Merge pull request #134 from SmallDoges/optimize-sparse-logic

LoserCheems · web-flow · commit ccc0b0153cdd · 2025-08-29T09:07:10.000+08:00
Fix block size condition and enhance documentation
diff --git a/README.md b/README.md
@@ -17,11 +17,12 @@ Flash-DMA is a high-performance attention implementation that integrates Flash A
 
 ## Key Features
 
-- **Sparse Attention Computation**: Dynamically selects the most important keys for each query, reducing computation from $O(N^2)$ to $O(N \cdot w)$ where $w \ll N$.
-- **Memory Efficiency**: Maintains Flash Attention's $O(N)$ memory complexity without materializing the full attention matrix.
-- **CUDA-Accelerated**: Deep integration at the CUDA kernel level with custom sparse GEMM operations for maximum performance.
-- **Long Sequence Support**: Efficiently handles sequences of 128K+ tokens through dynamic masking when sequence length exceeds `keep_window_size`.
-- **Advanced Integration**: Complete integration from Python frontend to CUDA backend with optimized memory layouts and sparse computation strategies.
+- **Dynamic Sparse Attention**: Dynamically selects the most relevant keys for each query, reducing computational complexity from $O(N^2)$ to $O(N \cdot w)$ where $w \ll N$, supporting trainable sparse patterns.
+- **Memory Efficiency**: Maintains Flash Attention's $O(N)$ memory complexity without instantiating the full attention matrix.

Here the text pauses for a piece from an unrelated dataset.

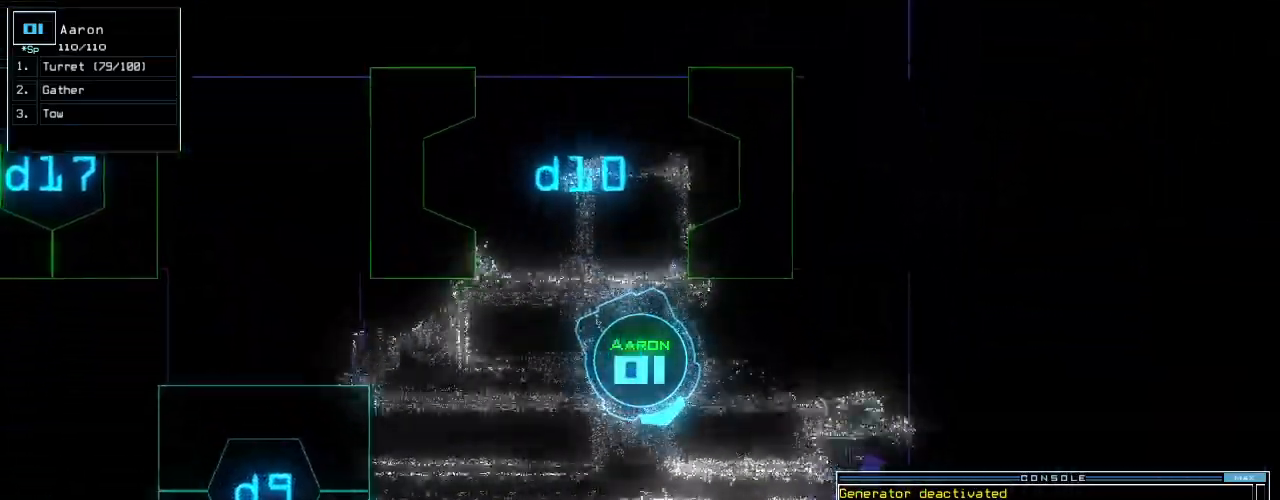
{"keys": ["right"], "events": [[160, "right", "down"], [200, "up", "up"]]}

+- **CUDA Deep Optimization**: Utilizes custom CUDA kernels with shared memory aliasing, pipelined prefetching, and block skipping for high throughput and low memory access overhead.
+- **Extremely Long Context Support**: Handles 128K+ token sequences efficiently through dynamic mask windowing while preserving accuracy.
+- **Learnable Bias**: Built-in learnable attention bias and its gradient path dbias, eliminating the need for additional external operators.
+- **Fusion-Friendly Training**: Both forward and backward passes support block-level zero-mask skipping, further reducing computation in sparse scenarios.
 
 
 ## Performance
@@ -129,7 +130,7 @@ The integration happens at the CUDA kernel level with several key components:
 
 - **ZOH States**: Pre-computed importance scores for key selection
 - **Active Masks**: Binary masks indicating which keys should be considered for each query
-- **Sparse Matrix Multiplication**: Custom CUDA kernels for efficient sparse attention computation
+- **Sparse Skipping**: Custom CUDA kernels for efficient sparse attention computation
 - **Block-Based Processing**: Maintains Flash Attention's block-based approach for memory efficiency
 
 This creates a hybrid attention mechanism that achieves both memory and computational efficiency for long sequences.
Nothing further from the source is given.